Erstens: die Frage, die einem gestellt wird, ist fast nie die Frage. Sie ist das gesellschaftlich akzeptable Gefäß für die Frage. „Ist das sicher zusammen mit dem" ist ein Gefäß für „sterbe ich, und traue ich mich nicht, direkt zu fragen." „Wie lange braucht dieser Hustensaft bis er wirkt" ist manchmal ein Gefäß für „ich huste seit sechs Wochen und habe Angst und will nicht hören, dass ich zum Arzt soll, weil ich Angst habe vor dem was er sagen könnte." Man kann nicht immer die echte Frage finden, und man sollte auch nicht nach einer suchen, die es nicht gibt — meistens will jemand wirklich nur etwas über Paracetamol wissen — aber man sollte eine Tür lange genug offenlassen, damit die echte Frage hindurchgehen kann, falls sie will.
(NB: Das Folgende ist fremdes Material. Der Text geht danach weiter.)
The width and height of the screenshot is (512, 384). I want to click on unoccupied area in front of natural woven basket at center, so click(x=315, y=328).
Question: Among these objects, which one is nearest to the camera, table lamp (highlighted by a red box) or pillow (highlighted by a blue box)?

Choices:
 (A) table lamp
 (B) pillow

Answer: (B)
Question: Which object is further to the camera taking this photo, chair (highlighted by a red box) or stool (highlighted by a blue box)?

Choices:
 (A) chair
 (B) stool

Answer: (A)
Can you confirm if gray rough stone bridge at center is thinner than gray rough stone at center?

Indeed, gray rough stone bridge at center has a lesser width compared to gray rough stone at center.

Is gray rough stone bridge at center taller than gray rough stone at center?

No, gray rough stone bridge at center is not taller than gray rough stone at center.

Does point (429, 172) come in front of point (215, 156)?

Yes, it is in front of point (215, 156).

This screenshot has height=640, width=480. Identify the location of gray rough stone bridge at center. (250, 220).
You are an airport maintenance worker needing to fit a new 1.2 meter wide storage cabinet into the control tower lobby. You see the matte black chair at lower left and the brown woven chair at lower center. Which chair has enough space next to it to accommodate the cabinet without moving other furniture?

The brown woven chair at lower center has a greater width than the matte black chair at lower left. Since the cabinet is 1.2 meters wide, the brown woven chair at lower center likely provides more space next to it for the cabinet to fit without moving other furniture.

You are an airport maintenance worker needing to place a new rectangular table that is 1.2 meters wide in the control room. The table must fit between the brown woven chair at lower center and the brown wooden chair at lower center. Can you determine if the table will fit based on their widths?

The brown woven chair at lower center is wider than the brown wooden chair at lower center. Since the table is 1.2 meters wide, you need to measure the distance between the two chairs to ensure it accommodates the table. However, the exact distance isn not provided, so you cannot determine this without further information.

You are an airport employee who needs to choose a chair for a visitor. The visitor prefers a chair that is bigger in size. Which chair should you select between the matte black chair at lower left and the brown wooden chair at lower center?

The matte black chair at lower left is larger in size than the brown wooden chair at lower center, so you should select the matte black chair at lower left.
Zweitens: man hält diese Tür nicht offen, indem man fragt „ist alles in Ordnung", was Leute mit einer Silbe abwehren können, sondern indem man etwas Konkretes und Sachliches fragt, das nur Sinn ergibt, wenn mehr dahintersteckt — ist der Kopfschmerz neu, wie lange geht das schon so, hat sich kürzlich etwas verändert — eine Frage, die wie Informationssammlung aussieht statt wie Sorge, denn gegen Sorge wappnen sich Menschen, und in Informationssammlung entspannen sie sich, seltsamerweise. Ich habe den Mann nicht gefragt, ob er sich um seine Frau sorgt. Ich habe gefragt, ob der Kopfschmerz neu ist. Die zweite Frage hat die Arbeit geleistet, die die erste nie hätte leisten können.
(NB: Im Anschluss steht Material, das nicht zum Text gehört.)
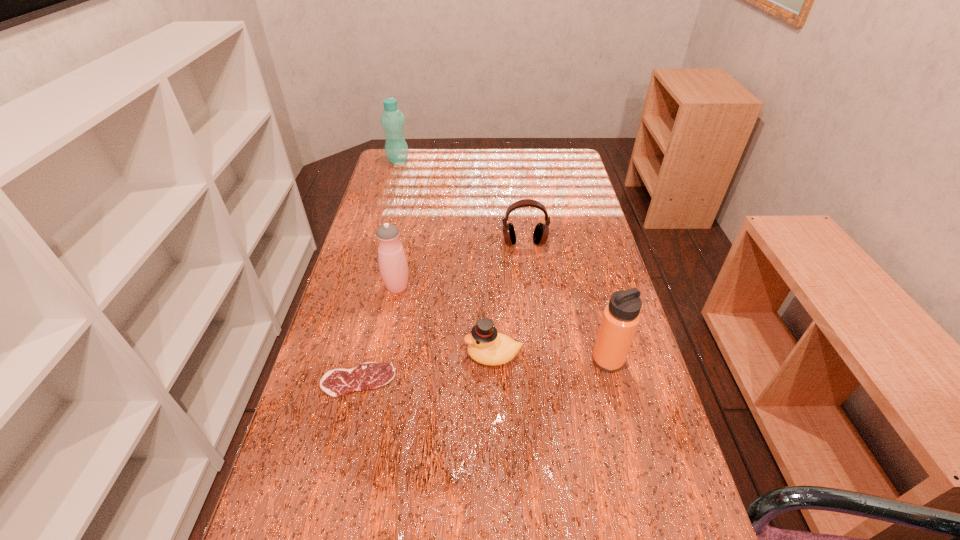
Find the location of a particular element. The width and height of the screenshot is (960, 540). vacant point located between the farthest object and the fifth nearest object is located at coordinates (461, 201).

The image size is (960, 540). Identify the location of vacant point located between the headset and the bottle. (461, 201).

Locate an element on the screen. Image resolution: width=960 pixels, height=540 pixels. unoccupied position between the nearer thermos bottle and the steak is located at coordinates (483, 370).

This screenshot has width=960, height=540. Find the location of `unoccupied position between the farthest object and the left thermos bottle`. unoccupied position between the farthest object and the left thermos bottle is located at coordinates (397, 224).

Identify the location of empty space between the farther thermos bottle and the second farthest object. (461, 265).

Locate an element on the screen. This screenshot has height=540, width=960. free space that is in between the farther thermos bottle and the bottle is located at coordinates (397, 224).

Locate an element on the screen. This screenshot has width=960, height=540. free spot between the fourth nearest object and the fifth tallest object is located at coordinates (445, 321).

This screenshot has height=540, width=960. What are the coordinates of `the second closest object to the second shortest object` in the screenshot? It's located at (621, 316).

Select which object appears as the second closest to the duck. Please provide its 2D coordinates. Your answer should be formatted as a tuple, i.e. [(x, y)], where the tuple contains the x and y coordinates of a point satisfying the conditions above.

[(621, 316)]

Where is `free region that satisfies the following two spatial constraints: 1. on the front-facing side of the rightmost object; 2. on the left side of the second shortest object`? Image resolution: width=960 pixels, height=540 pixels. free region that satisfies the following two spatial constraints: 1. on the front-facing side of the rightmost object; 2. on the left side of the second shortest object is located at coordinates (493, 360).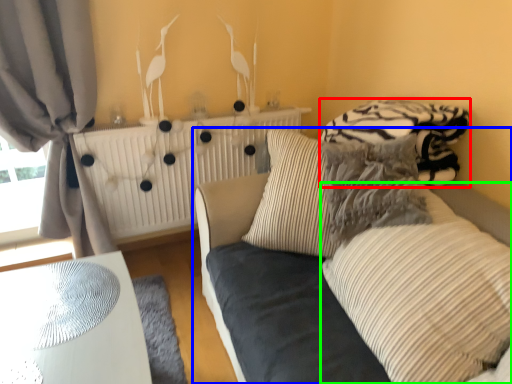
Question: Which object is positioned closest to bedding (highlighted by a red box)? Select from studio couch (highlighted by a blue box) and pillow (highlighted by a green box).

Choices:
 (A) studio couch
 (B) pillow

Answer: (A)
Drittens, und das ist das, was ich mir über Jahre mühsam beibringen musste, nicht von einem Professor: man muss wirklich bereit sein, die Antwort zu hören, und dafür stehen bleiben, auch wenn eine Schlange hinter der Person wartet, auch wenn es ungünstig ist, denn in dem Moment, in dem man signalisiert — durch den vollen Laden, durch den Körper der sich schon zum nächsten Kunden dreht, durch eine Stimme die eine Spur zu schnell ist — dass kein Platz für die echte Antwort ist, stecken Leute sie wieder ein, und sie holen sie nicht noch einmal heraus. Die meisten Menschen stellen ihre echte Frage genau einmal, in welchem Gefäß auch immer sie zustande bringen, und wenn das Gefäß beantwortet wird, aber der Inhalt nicht, gehen sie nach Hause und tragen es allein. Ich bin keine Ärztin und keine Therapeutin. Ich verkaufe Medikamente über einen Tresen. Aber ich habe gelernt, dass die meisten Menschen, die zu mir kommen, nicht nur eine Packung aus dem Regal suchen — sie suchen jemanden, der bemerkt, dass ihre Hand beim Fragen leicht zittert, und ich glaube, das gilt für fast jeden Tresen, hinter dem irgendeiner von uns steht, in welchem Beruf auch immer, wenn man bereit ist, für die zweite Frage zu bleiben.